Leaders of Nepal's largest political party plan to announce their support for abolishing the monarchy that has ruled the Himalayan nation for centuries, a key demand of former communist rebels, officials said Tuesday.
The former rebels, known as the Maoists, who waged a decade-long armed rebellion to turn Nepal into a republic before joining the government this year, withdrew from the ruling coalition over the issue last week.
They have also threatened to disrupt an election scheduled for November if the monarchy is not abolished immediately.
The country's largest party, the Nepali Congress, and other parties in the ruling coalition want to wait for a special assembly to be elected in November before deciding the political future of the country.
But Nepali Congress leaders hope that passing a resolution expressing their support for abolishing the throne and declaring Nepal a republic would open a path for the Maoists to return to the governing coalition.
"We all believe that they should rejoin the government and end the crisis," said Mahesh Acharya of the Nepali Congress. "We all favor abolishing the monarchy but we want it done through the right process and peacefully."
Acharya said an announcement could be made Tuesday or Wednesday.
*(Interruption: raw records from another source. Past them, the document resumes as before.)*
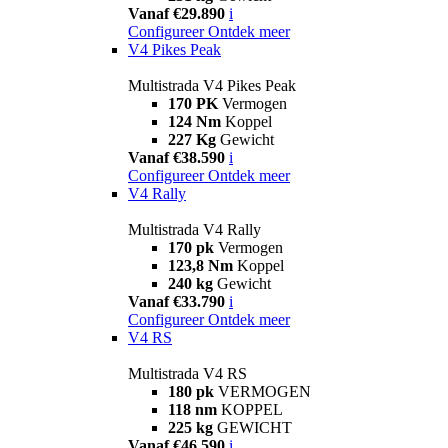
Vanaf €29.890
i
Configureer
Ontdek meer
V4 Pikes Peak
Multistrada V4 Pikes Peak
170 PK
Vermogen
124 Nm
Koppel
227 Kg
Gewicht
Vanaf €38.590
i
Configureer
Ontdek meer
V4 Rally
Multistrada V4 Rally
170 pk
Vermogen
123,8 Nm
Koppel
240 kg
Gewicht
Vanaf €33.790
i
Configureer
Ontdek meer
V4 RS
Multistrada V4 RS
180 pk
VERMOGEN
118 nm
KOPPEL
225 kg
GEWICHT
Vanaf €46.590
i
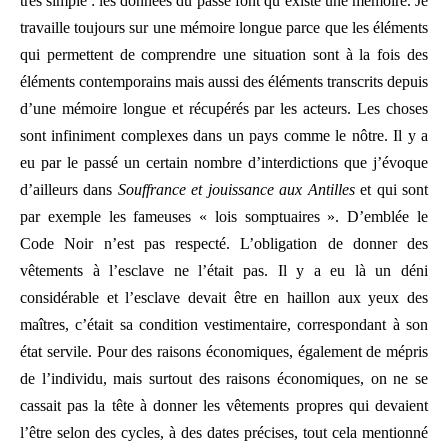
très simple : les données du passé font qu’existe une mémoire. Je
travaille toujours sur une mémoire longue parce que les éléments
qui permettent de comprendre une situation sont à la fois des
éléments contemporains mais aussi des éléments transcrits depuis
d’une mémoire longue et récupérés par les acteurs. Les choses
sont infiniment complexes dans un pays comme le nôtre. Il y a
eu par le passé un certain nombre d’interdictions que j’évoque
d’ailleurs dans
Souffrance et jouissance aux Antilles
et qui sont
par exemple les fameuses « lois somptuaires ». D’emblée le
Code Noir n’est pas respecté. L’obligation de donner des
vêtements à l’esclave ne l’était pas. Il y a eu là un déni
considérable et l’esclave devait être en haillon aux yeux des
maîtres, c’était sa condition vestimentaire, correspondant à son
état servile. Pour des raisons économiques, également de mépris
de l’individu, mais surtout des raisons économiques, on ne se
cassait pas la tête à donner les vêtements propres qui devaient
l’être selon des cycles, à des dates précises, tout cela mentionné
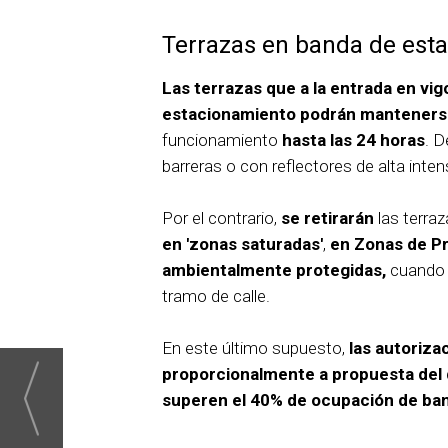
Terrazas en banda de esta
Las terrazas que a la entrada en vi
estacionamiento podrán mantenerse
funcionamiento
hasta las 24 horas
. 
barreras o con reflectores de alta inten
Por el contrario,
se retirarán
las terra
en 'zonas saturadas'
,
en Zonas de Pr
ambientalmente protegidas,
cuando 
tramo de calle.
En este último supuesto,
las autoriza
proporcionalmente a propuesta del d
superen el 40% de ocupación de ba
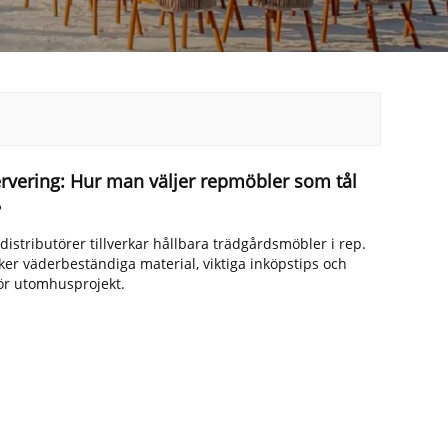
servering: Hur man väljer repmöbler som tål
?
distributörer tillverkar hållbara trädgårdsmöbler i rep.
er väderbeständiga material, viktiga inköpstips och
för utomhusprojekt.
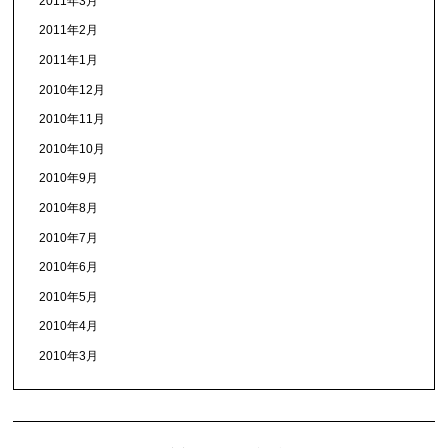
2011年3月
2011年2月
2011年1月
2010年12月
2010年11月
2010年10月
2010年9月
2010年8月
2010年7月
2010年6月
2010年5月
2010年4月
2010年3月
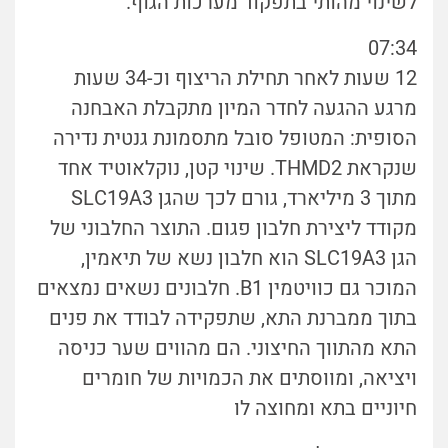
לשינוי מהותי בתפקוד מערכות הגוף.
07:34
12 שעות לאחר תחילת הריצוף וכ-34 שעות
מרגע ההגעה לחדר המיון מתקבלת האבחנה
הסופית: המטופל סובל מתסמונת גנטית נדירה
שנקראת THMD2. שינוי קטן, נוקלאוטיד אחד
מתוך 3 מיליארד, גורם לכך שהגן SLC19A3
מקודד ליצירת חלבון פגום. התוצר החלבוני של
הגן SLC19A3 הוא חלבון נשא של תיאמין,
המוכר גם כוויטמין B1. חלבונים נשאים נמצאים
בתוך ממברנת התא, שתפקידה לבודד את פנים
התא מהתווך החיצוני. הם מהווים שער כניסה
ויציאה, ומווסתים את הכמויות של חומרים
חיוניים בתא ומחוצה לו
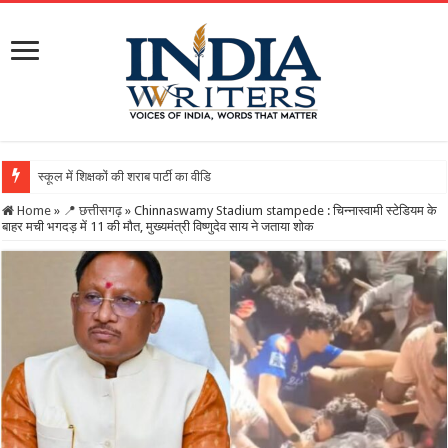
स्कूल में शिक्षकों की शराब पार्टी का वीडियो वायरल, DEO ने थमाया नोटिस, त
Home
»
📍 छत्तीसगढ़
»
Chinnaswamy Stadium stampede : चिन्नास्वामी स्टेडियम के
बाहर मची भगदड़ में 11 की मौत, मुख्यमंत्री विष्णुदेव साय ने जताया शोक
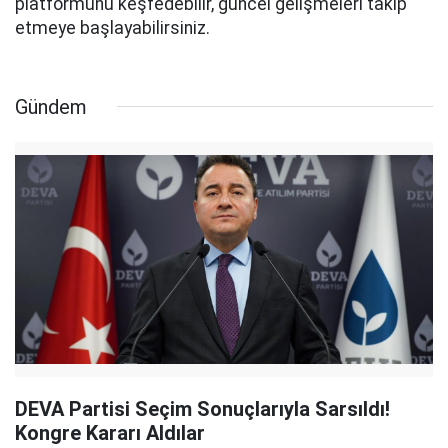
platformunu keşfedebilir, güncel gelişmeleri takip
etmeye başlayabilirsiniz.
Gündem
DEVA Partisi Seçim Sonuçlarıyla Sarsıldı!
Kongre Kararı Aldılar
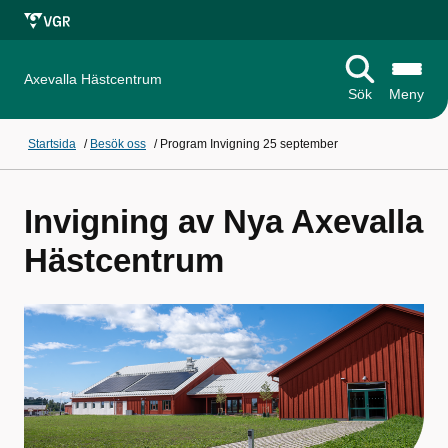
Axevalla Hästcentrum
Sök
Meny
Startsida
/
Besök oss
/
Program Invigning 25 september
Invigning av Nya Axevalla
Hästcentrum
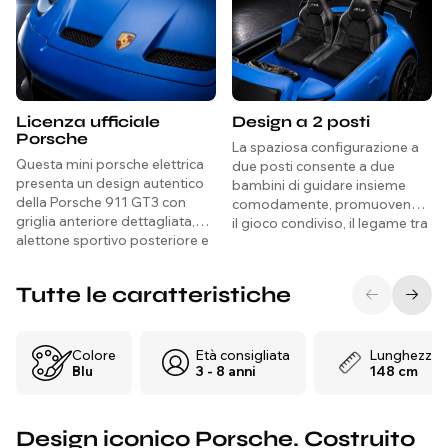
Licenza ufficiale
Design a 2 posti
Porsche
La spaziosa configurazione a
Questa mini porsche elettrica
due posti consente a due
presenta un design autentico
bambini di guidare insieme
della Porsche 911 GT3 con
comodamente, promuovendo
griglia anteriore dettagliata,
il gioco condiviso, il legame tra
alettone sportivo posteriore e
fratelli e un divertimento più
stile iconico, offrendo
duraturo, supportando un
un'esperienza di guida
carico massimo combinato
Tutte le caratteristiche
premium e realistica che attrae
fino a 50–60 kg.
i giovani appassionati di auto e
i loro genitori.
Colore
Età consigliata
Lunghezza
Blu
3 - 8 anni
148 cm
Design iconico Porsche. Costruito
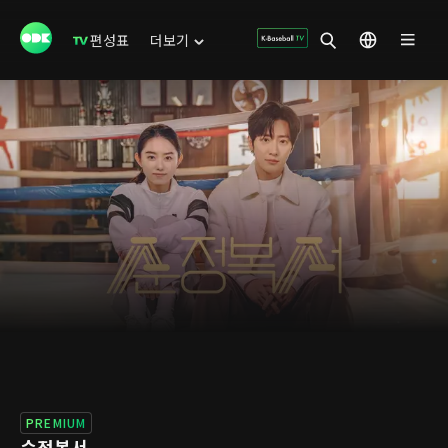
편성표
더보기
PREMIUM
순정복서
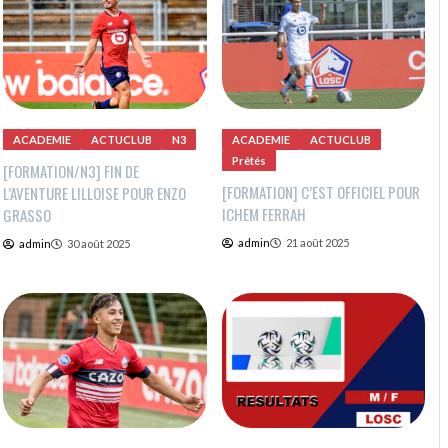
ACADEMIE
ACTUCLUB
N3
ACADEMIE
ACTUCLUB
Prêtés
[FORMATION/N3] FIN DE
[FORMATION] C’EST OFFICIEL POUR
L’AVENTURE LILLOISE POUR ENZO
ICHEM FERRAH
GRASSO
admin
21 août 2025
admin
30 août 2025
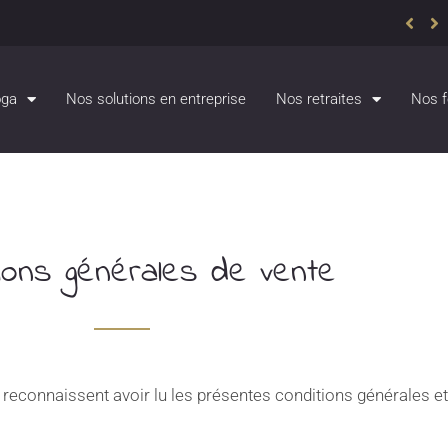
oga
Nos solutions en entreprise
Nos retraites
Nos f
ions générales de vente
connaissent avoir lu les présentes conditions générales et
The Maoists ended their decade-long insurgency last year after nearly a month of protests across the country forced King Gyanendra to end his royal dictatorship and restore democracy. The king currently holds no real power.
The Maoists joined the interim government earlier this year, but their withdrawal last week threw the country into a political crisis.
Without the Maoists' support, it is uncertain whether the November vote to elect the special assembly would take place. The assembly is to rewrite the constitution and decide what political system Nepal will follow in the future.
In anticipation of the November election, political leaders came together Tuesday to work out their differences.
Prime Minister Girija Prasad Koirala's Nepali Congress announced Tuesday that it has reunited with the Nepal Congress Democratic party, a splinter group that left the party in 2002 amid differences between senior leaders.
"This has given us an historic opportunity," said Koirala. "We need to maintain our unity to make a new Nepal."